>> begin Materials provided

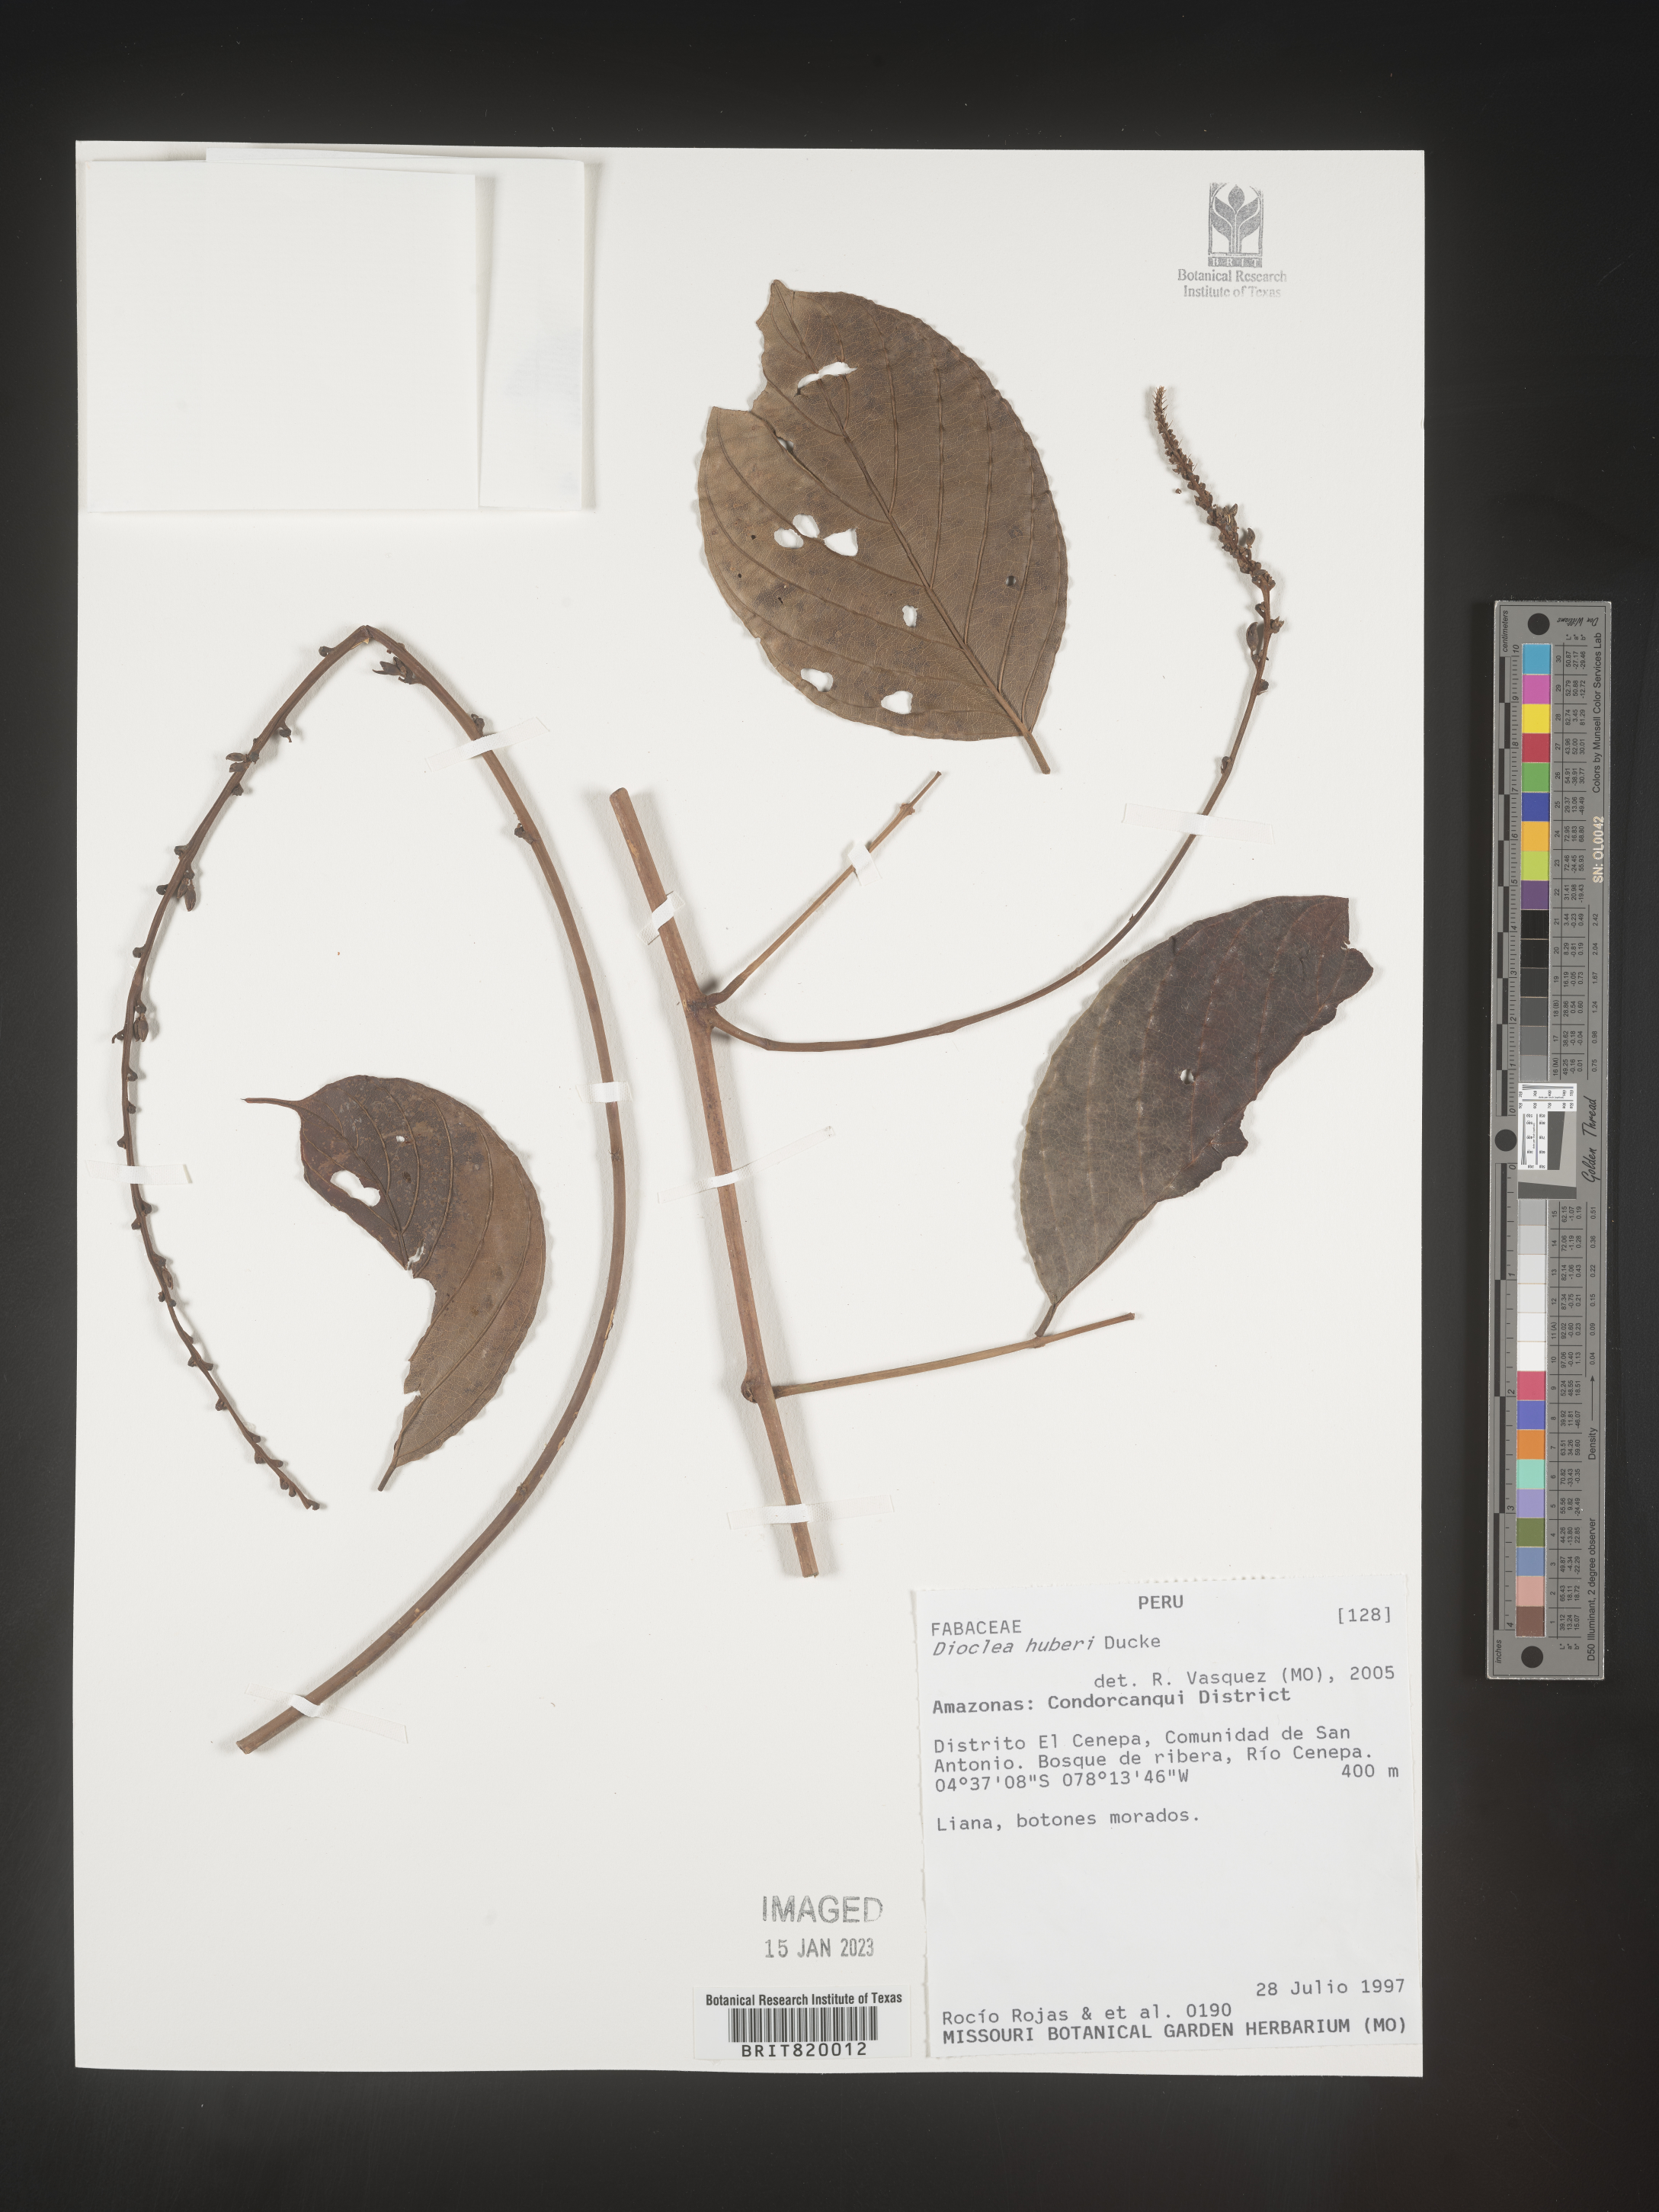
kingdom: Plantae
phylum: Tracheophyta
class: Magnoliopsida
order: Fabales
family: Fabaceae
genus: Dioclea
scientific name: Dioclea
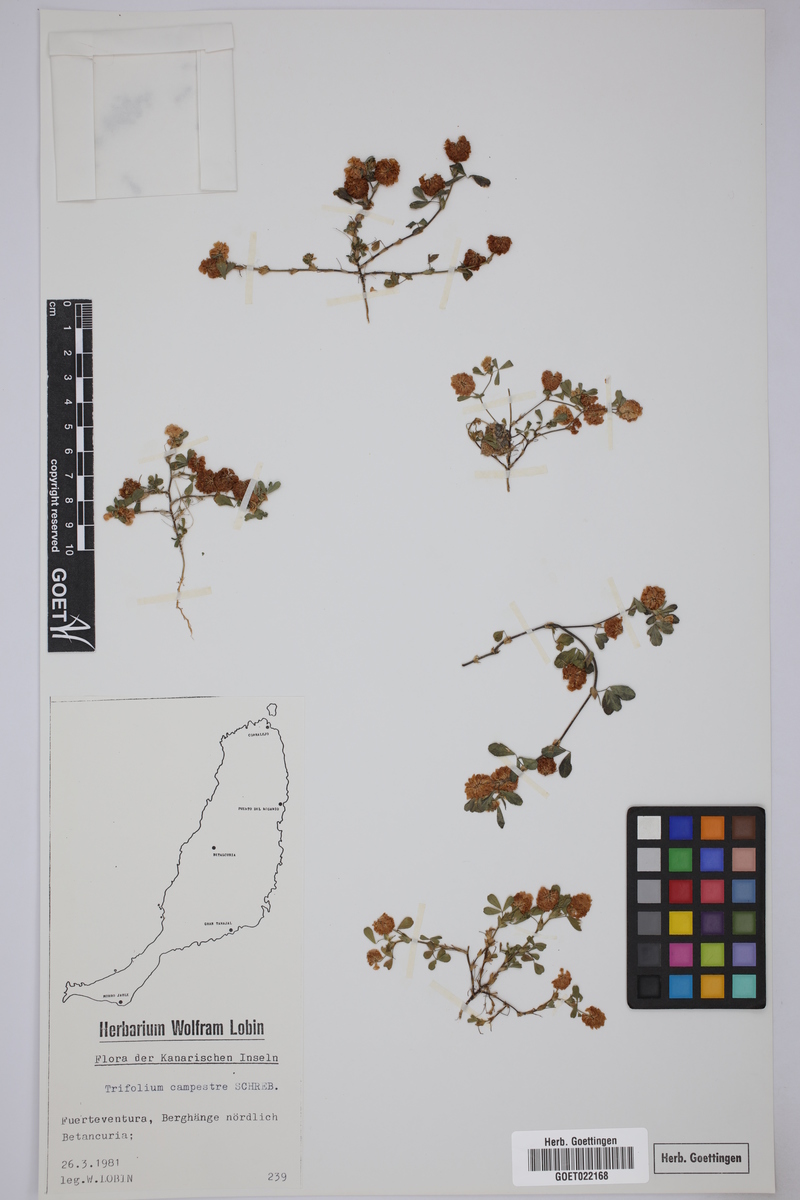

>> end Materials provided

*Task*. Repeat every line of the records above word for word, leaving the pictures out of your answer.

*Answer for the task*.
kingdom: Plantae
phylum: Tracheophyta
class: Magnoliopsida
order: Fabales
family: Fabaceae
genus: Dioclea
scientific name: Dioclea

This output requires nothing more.